** DOCUMENT SECTION **

════

The plaque on the front of MacDonald House, Singapore, commemorating the 1965 bombing
The plaque on the front of MacDonald House, Singapore, commemorating the 1965 bombing

MacDonald House Bombing

historymilitarymemorialterrorismdiplomacy
4 min read

At 3:07 in the afternoon on 10 March 1965, workers inside MacDonald House on Orchard Road heard what many mistook for a thunderclap. It was raining heavily that day, and the sound seemed to fit. But the blast that tore through the mezzanine floor was no act of weather. A nitroglycerin bomb, planted by two Indonesian marines in civilian clothes, had just killed two people instantly and injured thirty-three others. A third victim would die in a coma two days later. The explosion shattered windows up to nine storeys, sent an elevator crashing into the basement, and opened a wound in Singapore's national memory that would take a generation to close.

Konfrontasi Comes to Orchard Road

The bombing was not an isolated act of violence but part of the Konfrontasi, Indonesia's confrontation against the formation of Malaysia. Between 1963 and 1966, Indonesian saboteurs carried out a total of 37 bombings in Singapore, which was then a state within Malaysia. The saboteurs had been trained to strike military installations and power stations, but when those proved too well-guarded, they turned to softer targets. MacDonald House, named after former Governor General Malcolm MacDonald and opened in 1949, housed the Hongkong and Shanghai Bank, the Australian High Commission, and the Japanese Consulate. Two marines, Harun bin Said and Osman bin Haji Mohamed Ali, had arrived from Java that morning with orders to bomb a power station. Instead, they chose the busy commercial building on Singapore's most famous shopping street.

════

** REQUIRED WORK **
a) According to the account of the MacDonald House bombing, why did the Indonesian saboteurs shift to softer targets? Answer in one to three sentences.
b) Carry the account of the MacDonald House bombing forward from its final sentence.

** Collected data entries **
════

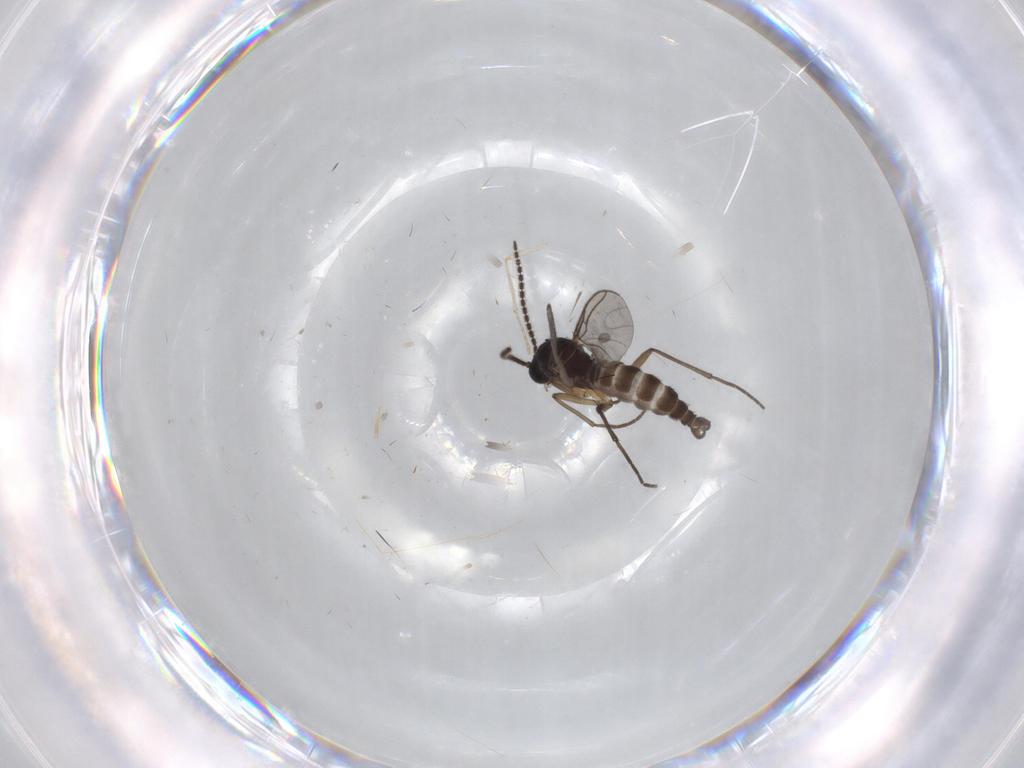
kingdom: Animalia
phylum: Arthropoda
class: Insecta
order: Diptera
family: Sciaridae
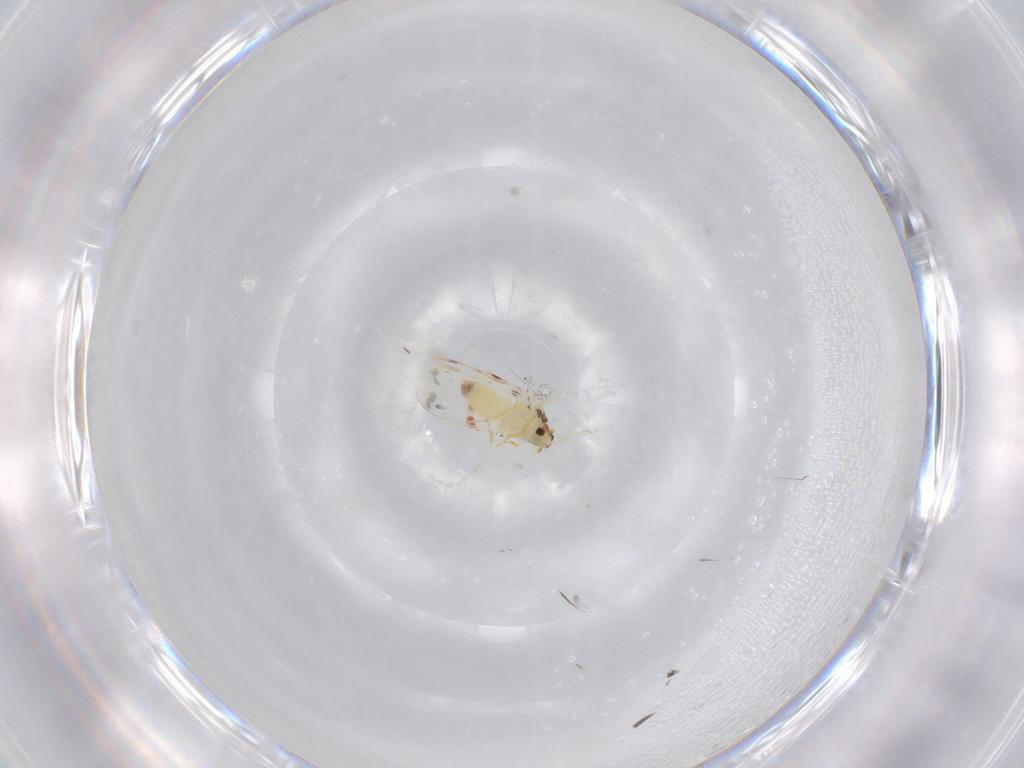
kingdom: Animalia
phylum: Arthropoda
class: Insecta
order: Hemiptera
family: Aleyrodidae
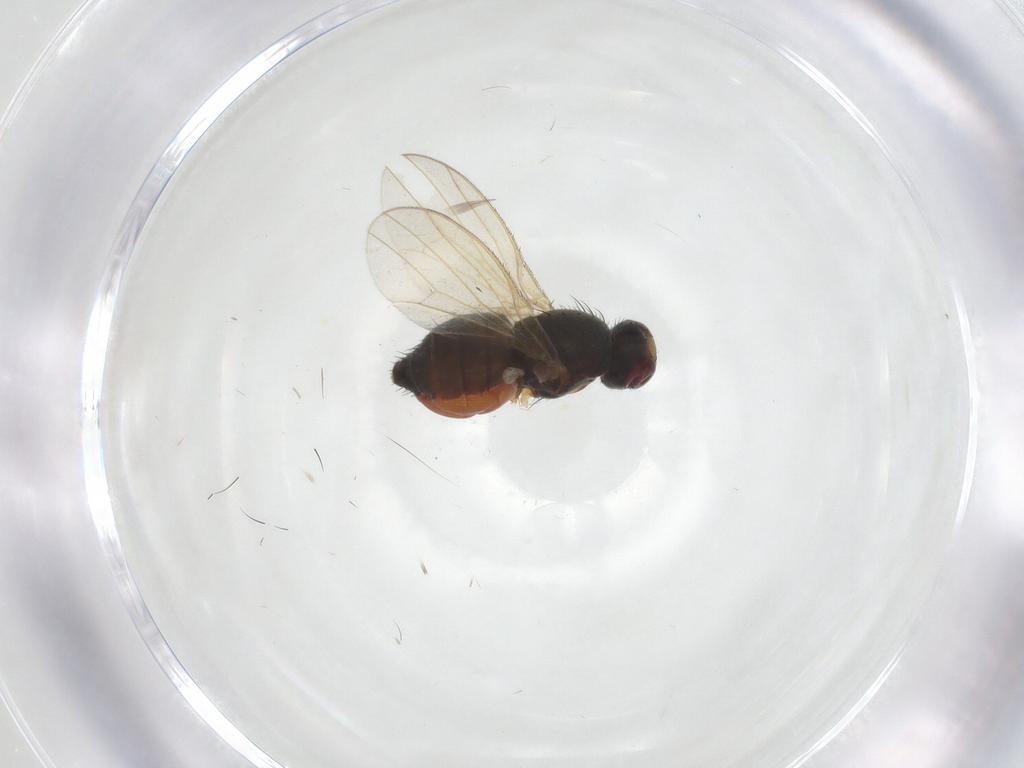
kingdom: Animalia
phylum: Arthropoda
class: Insecta
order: Diptera
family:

════

** ANSWERS TO THIS EXERCISE **
a) The saboteurs had been trained to strike military installations and power stations. Those targets proved too well-guarded, so they turned to softer ones.

b)
Capture on the Water

After planting the bomb, Harun and Osman attempted to flee Singapore by motorboat. Their escape went wrong almost immediately when the boat either sprang a leak or struck something beneath the surface, leaving both men clinging to a wooden plank in the water. A bumboat operator named Lim Ah Paw fished them out. Harun told Lim they were fishermen, but when asked to produce an identity card, claimed it had fallen into the sea. Suspicious, Lim instructed his helmsman to flag down a passing police boat. The two marines were taken into custody. Their trial, which began on 4 October 1965, lasted thirteen days. The defense argued they should be treated as prisoners of war under the Geneva Convention. The prosecution called them mercenary soldiers, paid $350 for a particular assignment. Justice Chua found them guilty on all three murder charges and called the bombing a "cowardly act." After exhausting their appeals, including a final hearing before the Privy Council in London, Harun and Osman were hanged at Changi Prison on 17 October 1968.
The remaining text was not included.